景立聲音有些啞, 說:“別哭了,我讓大夫替你瞧瞧傷。小姑娘別留下疤痕。”

青嫵止住哭聲,仰臉去看她,睫毛上還串著淚珠。

“來……”景立想喚人進來扶她, 胸前卻忽然嗆了一下, 緊跟著就猛地咳嗽起來。

青嫵被嚇了一跳, 立即爬起來去給他倒水。

景立接過,卻沒喝。他用手在胸前平撫了兩下, 說:“是我的話說重了。你還小,難免有想不過來的時候。”

他頓了兩下, 將水杯推給青嫵, 說:“喝光,然後回去休息。”

青嫵有些怔怔地,但她下意識地順從, 握著水杯, 說不出話。

景立說:“有什麽話明天再說吧。”

說完,他沒再等青嫵的反應, 直接喚了宣靈進來,吩咐道:“扶方……扶王妃先去休息,好生侍候, 再讓寧叔替她瞧瞧傷。”

宣靈應了, 走過來扶青嫵,兩人一齊走了出去。

聽見關門的那一刻,景立莫名長抒一口氣,他揉揉眉心,起身給自己倒了杯冷水。

宣禹進來的時候,正看見自家主子立在窗前, 正一動不動地盯著院子裏看。

他無奈地嘆了一聲,說:“主子,您風寒還未痊愈呢。”

景立像沒聽見似的,吩咐道:“叫人把文斯閣收拾出來,然後再派人好生侍候。今天的事,我不想再看到第二遍。”

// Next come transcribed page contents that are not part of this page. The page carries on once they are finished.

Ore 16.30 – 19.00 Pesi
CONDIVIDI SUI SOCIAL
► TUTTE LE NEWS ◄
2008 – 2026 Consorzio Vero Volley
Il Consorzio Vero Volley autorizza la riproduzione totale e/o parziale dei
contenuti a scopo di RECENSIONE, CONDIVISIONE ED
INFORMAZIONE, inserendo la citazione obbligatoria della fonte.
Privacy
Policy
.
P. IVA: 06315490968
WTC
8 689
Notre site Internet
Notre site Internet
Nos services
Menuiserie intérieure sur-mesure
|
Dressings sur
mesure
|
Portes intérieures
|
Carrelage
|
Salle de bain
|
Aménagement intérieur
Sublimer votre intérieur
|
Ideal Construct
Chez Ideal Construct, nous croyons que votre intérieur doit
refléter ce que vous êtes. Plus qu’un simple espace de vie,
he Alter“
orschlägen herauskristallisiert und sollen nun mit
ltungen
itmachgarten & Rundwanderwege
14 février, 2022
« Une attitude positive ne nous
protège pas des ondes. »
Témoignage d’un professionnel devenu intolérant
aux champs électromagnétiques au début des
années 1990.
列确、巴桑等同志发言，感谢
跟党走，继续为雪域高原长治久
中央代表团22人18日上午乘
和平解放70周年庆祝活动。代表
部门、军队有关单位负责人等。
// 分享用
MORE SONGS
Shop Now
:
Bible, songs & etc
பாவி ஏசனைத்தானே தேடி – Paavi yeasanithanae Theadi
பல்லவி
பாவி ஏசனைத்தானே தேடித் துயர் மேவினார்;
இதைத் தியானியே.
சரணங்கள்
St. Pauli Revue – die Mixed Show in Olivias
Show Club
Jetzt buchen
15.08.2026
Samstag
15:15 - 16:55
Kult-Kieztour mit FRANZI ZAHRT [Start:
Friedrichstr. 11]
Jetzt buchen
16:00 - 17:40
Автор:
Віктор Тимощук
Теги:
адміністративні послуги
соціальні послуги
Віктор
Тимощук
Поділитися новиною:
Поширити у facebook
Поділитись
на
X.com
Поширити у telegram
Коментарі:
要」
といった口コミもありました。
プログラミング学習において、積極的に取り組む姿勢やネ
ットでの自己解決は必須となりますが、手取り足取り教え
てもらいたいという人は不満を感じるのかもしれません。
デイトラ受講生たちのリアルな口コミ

文斯閣就在景立住的主院致遠堂旁邊,兩處緊挨著,一開始建府時,就是給未來的王妃預備的位置。

正事上,宣禹原不敢置喙,可他自然已經知道了“王妃成親當日險些血濺喜堂“之事,心中便覺得有些不妥。

他忍不住提醒,“主子,文斯閣會不會離您太近了些,若是她真發現了什麽,或是目的不純的話……會不會對主子不利?”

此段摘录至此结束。